Why the hippopotamus is called the river horse

Why the hippopotamus is called the river horse

The name Hippopotamus (Hippopotamus amphibius) derives from the Greek term for “river horse.” Indeed, hippos enjoy freshwater habitats like no other land mammal because of their semi-aquatic nature. They can be found in lakes, swamps, and slow-flowing rivers throughout savannas and grasslands in West, Central, East, and South Africa.

Hippos benefit from spending the day in waterways for a number of reasons: their delicate, hairless skin stays hydrated –which adds to the viscous effect of a reddish secretion that gives their skin a pink to purple hue. Also, their permanence in the water and mud helps release the stress of the body weight from their legs, which, though short, impulse the bulky bodies forward when the webbed feet push off the riverbed. Another feature related to their semi-aquatic condition is their eyes, ears, and nostrils, which are high on the roof of the skull, so they are able to be near-to-fully submerged while in the water in the daytime.

To avoid the heat and risk of dehydration, they walk out of the water only when the Sun is down and graze pastures throughout the night. When walking on land, their short legs can stand the weight thanks to their four evenly spread toes. They will cover large extensions of land, walking some 3 km away from the river banks, climbing up steep river banks if necessary, and getting to consume between 60kg and 100 kg of grass in a single night.

Huge features

While female hippos weigh no more than 1500 kilograms, male hippos can reach more than double that. They average 3.5 meters (11 feet) in length and 1.5 meters (5 feet) tall at the shoulder. Their size is approximately the same as the White Rhinoceros, considered the second largest megafauna after Elephants. Male hippos appear to continue growing throughout their lives, whereas female hippos reach a maximum weight at around the age of 25 years.

There are five subspecies of Hippopotamus amphibious, each of which has adapted to a particular bioregion within the African continent. The distinctive features of the Hippo in Zambia, Hippopotamus amphibius capensis, is its very flattened skull.

Their huge mouths have 2 feet-wide lips that can open 150 degrees or 4 feet wide, and their large tusk-like canine teeth are fearsome, and have such force that they can crush a 10-foot crocodile in half.

Hippos in the Creation Story

When God was giving each animal a place in the world, the pair of hippos begged to be allowed to live in the cool water that they so dearly loved. God looked at them, and was doubtful about letting them live in the water: their mouths were so large, their teeth so long and sharp, and their size and appetites were so big, He was afraid that they would eat up all the fish. Besides, He had already granted the place to another predator – the crocodile. He couldn’t have two kinds of large, hungry animals living in the rivers. So God refused the hippos’ request and told them that they could live out on the open plains. At this news, the two hippos began to weep and wail, making the most awful noise. They pleaded and pleaded with God, who finally gave in. But He made the hippos promise that if they lived in the rivers, they must never harm a single fish. They were to eat grass instead. God said that they were to show Him every night, that they were only eating grass. The Hippos promised solemnly, and rushed to the river, grunting with delight.

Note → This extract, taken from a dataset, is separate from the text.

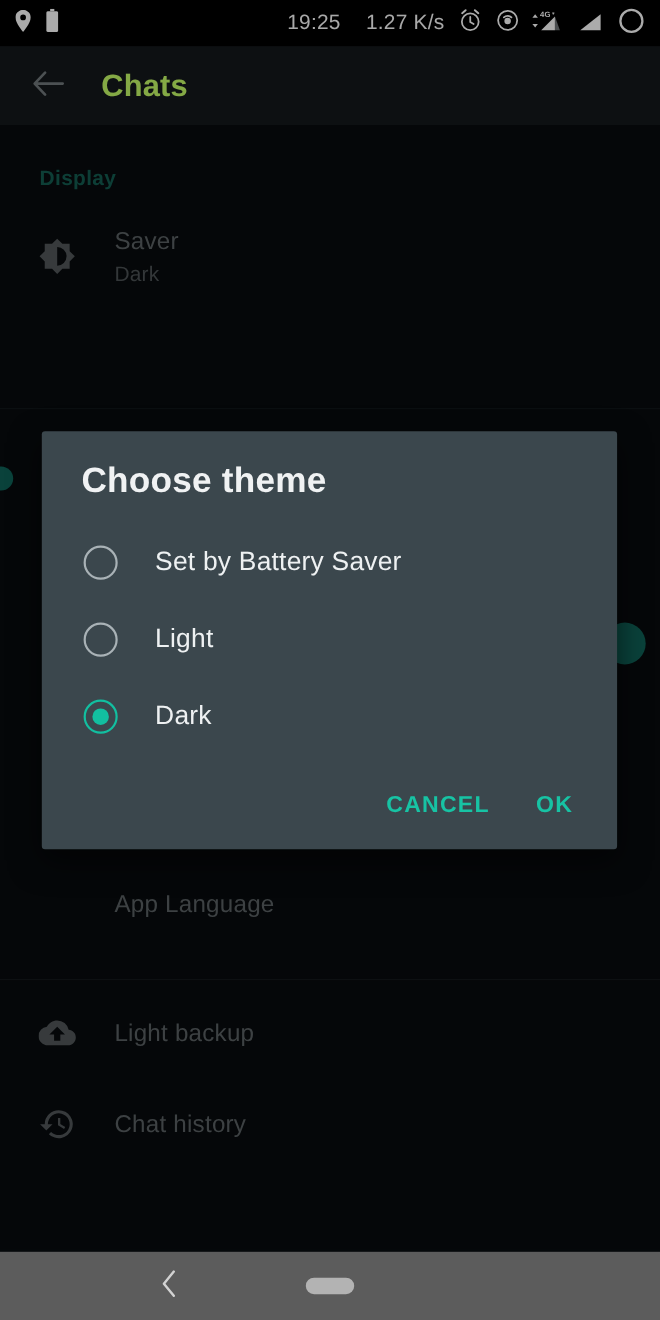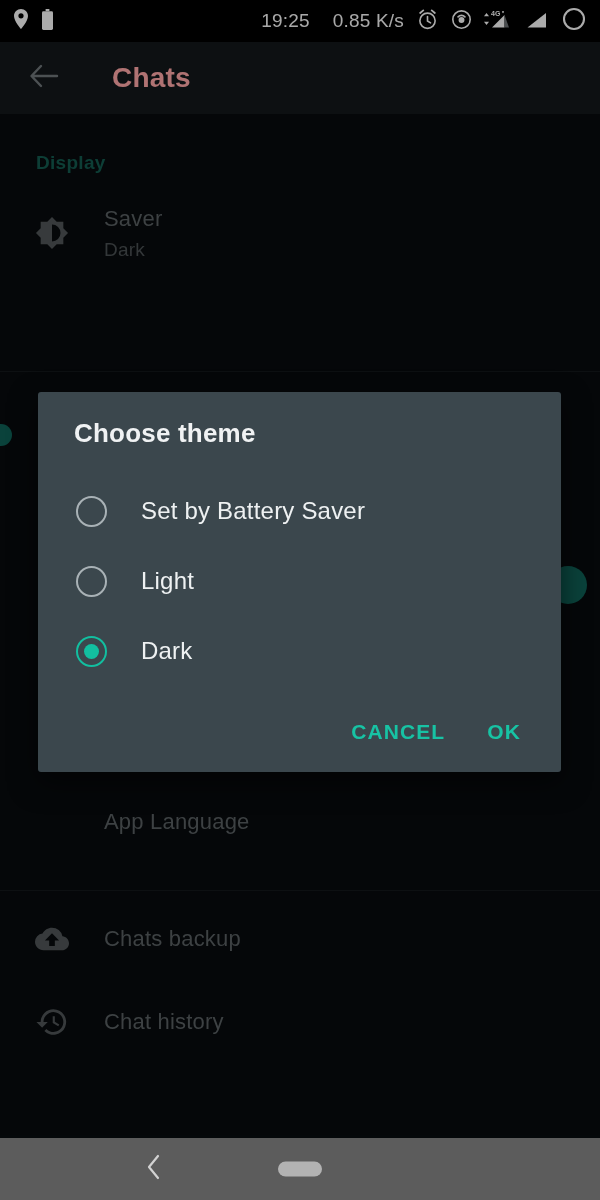"0.85 K/s" span.sb-text { text: 0.85 -> 1.27 }
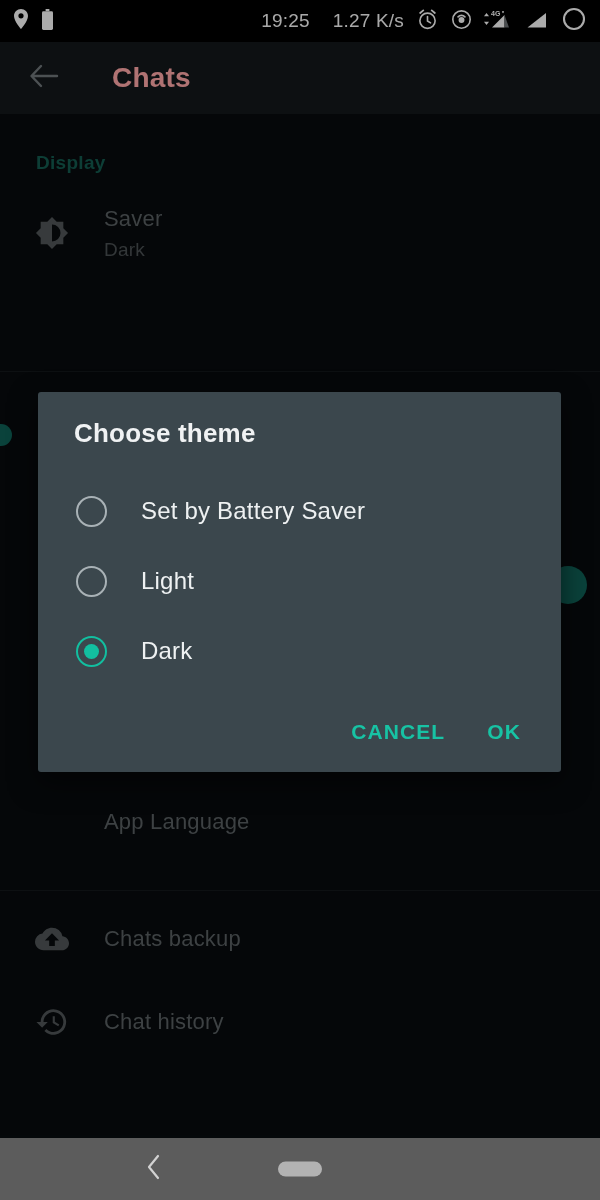"Chats" .appbar-title { color: #fca5a5 -> #bef264; margin-left: 46px -> 26px }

And to this day, hippos always scatter their dung on the river bank, so God can see that it contains no fish bones. And you can still hear them laughing with joy that they were allowed to live in the rivers after all. (From When the Hippos were Hairy and Other Tales from Africa by Nick Greaves).

Social Behavior

Hippos are typically calm at night, while becoming considerably aggressive at day, especially when intruders show up in the stretch of water that they are occupying. Hippos have a very distinctive performance around potential offenders. Dominant males mark their territory by showering their dung around with their tails, warning other bulls to keep away. Vigilant female hippos will ‘yawn’ to show that are ready to defend their young.

Hippos enjoy living in herds, and the number of individuals can range anywhere between 10 and over 100. The dominant male is the single one expected to mate with females of the herd, although sometimes a subordinate male will be allowed to mate as well.

Coexisting with Hippos

Hippos are plentiful in Zambia’s many waterways, and often groups of over 60 can be seen in one spot, especially along the Luangwa River where the official count is 48 per km2.

Above the Luangwa Valley on the plateau watersheds, land is being cleared for people to plant crops like cotton and tobacco, resulting in runoff that silts up in the Luangwa River and waterholes, reducing the habitat for the hippo population. The Wildlife Conservation Society has targeted the conservation of hippos and other wildlife in Zambia through a program where former poachers, who were diminishing animal populations, including hippos and elephants, receive training in organic farming, carpentry, bee-keeping, and ecotourism. The implementation of cooperative methods by local people reduces conflicts with wildlife, thus building a more hopeful future for Africa’s wild animals.